I was just about 37 weeks pregnant and the baby was still breech. People stopped saying to me that she has plenty of time to turn, because we were running out of time. The doctor mentioned that if the baby was still breech for the next appointment, then he’ll try external version which is when they try to turn the baby from pushing on your stomach (which I hear is pretty painful and doesn’t always work). My hospital doesn’t attempt vaginal births for breech babies. I began to get desperate and didn’t want to play the waiting game any longer so I started to research what I can do. I found a list of a variety of things and I pretty much did ALL of them. The funniest of which were the different physical positions, like laying on your back on the floor with your legs up against the couch sticking straight up in the air (breech tilt). Or getting on all fours and laying your arms and top-half of your body on the ground, so that your butt is sticking up to the highest point possible (cat stretch-ah, how I hope the mailman didn’t see me those days). Or laying on your back with your knees bent and putting 3 huge pillows under your butt (pelvic tilt). Or trying to do this choreographed “crawl” around my entire house on hands and knees (on hardwood floors), which gave me a lovely array of knee bruises.  I also sat on my exercise ball and would rotate my hips around in a circle for about 30 minutes at a time.

The less physical methods included meditation and focused thinking, such as picturing my baby turning; putting an ice pack on my stomach; very light self-massages in a circle motion on my belly. I would shine a flashlight on my belly from up high and slowly move the light down to where the head _should_ be; the idea being that the baby wants to follow the light with its eyes/head. I would sit at work and do this in between my work assignments. I would also do the same thing with tapping my hand, instead of using a flashlight, hoping the baby would follow the noise. My husband would talk to my pelvic area in hopes that the baby would follow the sound. But the method I used the most was playing music from my mp3 player and putting the headphones up to my pelvic area. I found myself using a set mix of about 10 songs, mostly softer-sounding alternative rock-type songs, and a few slow pop songs.  I tended to use higher pitch songs since I heard that babies seem to like high pitched voices. My song list included “Dizzy”, “Meet Me in the Tower”, and “Places” by Ours (these became my “staple” songs throughout my pregnancy), “The Frail” by Nine Inch Nails, most of the “Ok Computer” album by Radiohead, “Angel” and “I Love You” by Sarah McLachlan, “Turn My Head” by Live, “Angel Standing By” by Jewel, and “I Grieve” by Peter Gabriel. I also put some original songs from my husband on my mp3 player, one which included both of us singing, and played them to the baby down low, since she would prefer our voices over anyone else’s. One day I finally got some validation that the baby could hear the music. I didn’t realize that my mp3 player was up on full volume and I started to play a song to her, while holding the earbud down very low in the pelvic area. When the music started (very loudly), I felt the baby jump. I scared her! I felt bad, but then I was elated, because I knew for a fact she could hear. After that day I made sure the volume was on a better level.

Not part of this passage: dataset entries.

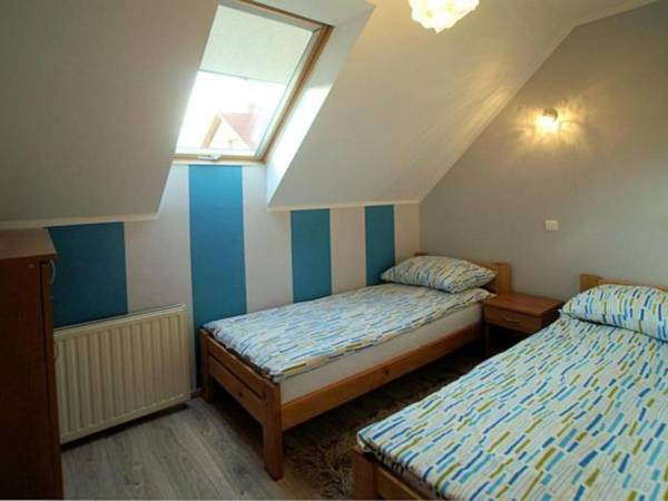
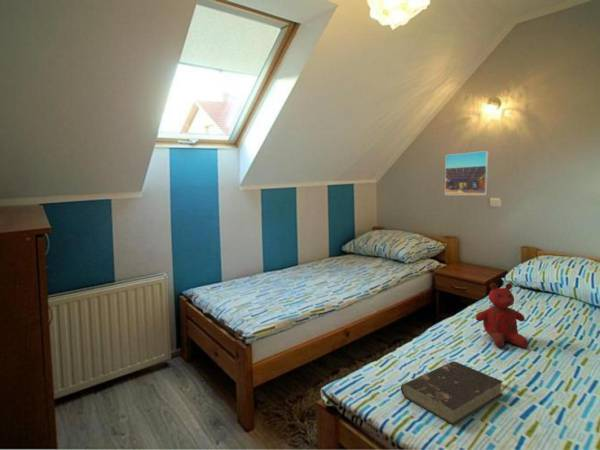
+ teddy bear [475,282,529,348]
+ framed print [444,150,490,196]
+ book [400,360,504,426]
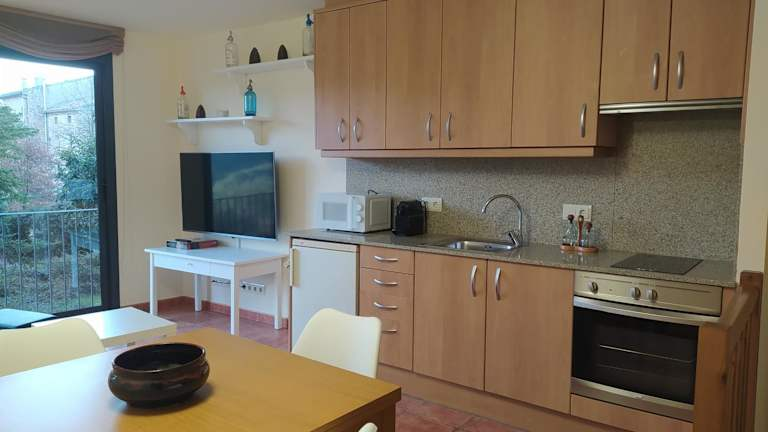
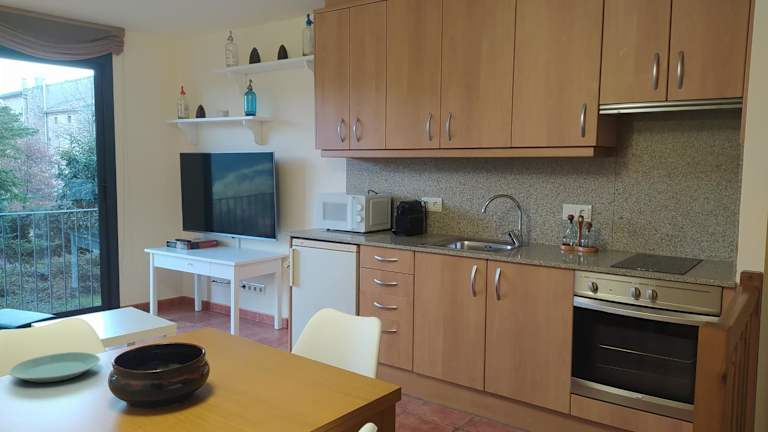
+ plate [8,351,102,383]
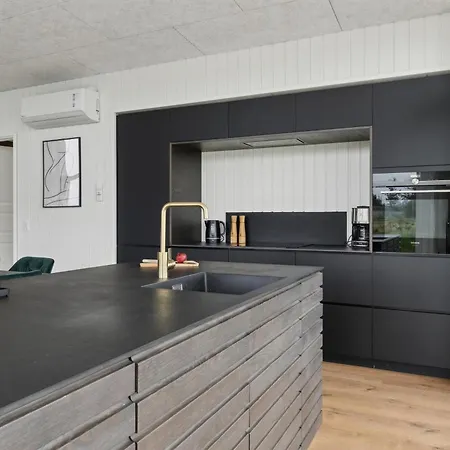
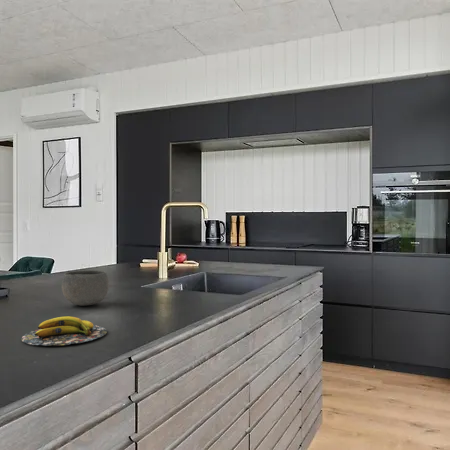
+ bowl [61,269,110,307]
+ banana [21,316,108,347]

I had read that being so far along in my pregnancy, you can feel if and when the baby turns. Some women said they totally felt the baby flip, and that it was the biggest baby movement ever. My baby had always kicked/moved a lot and you could see her moving if you looked at my belly. But during this period of trying to get her to turn, I felt nothing like a huge movement and was convinced that she was still breech when I walked into my Week 38 doctor’s appointment. I was shocked when the doctor felt my belly and said she turned! I don’t know which of the 20 or so methods did it, or if it just happened anyway, but I was thrilled! So to all those women carrying breech babies…don’t give up. And keep trying these methods you hear about, because I am one case where it DID work, so stay positive and get on all 4’s girl! haha.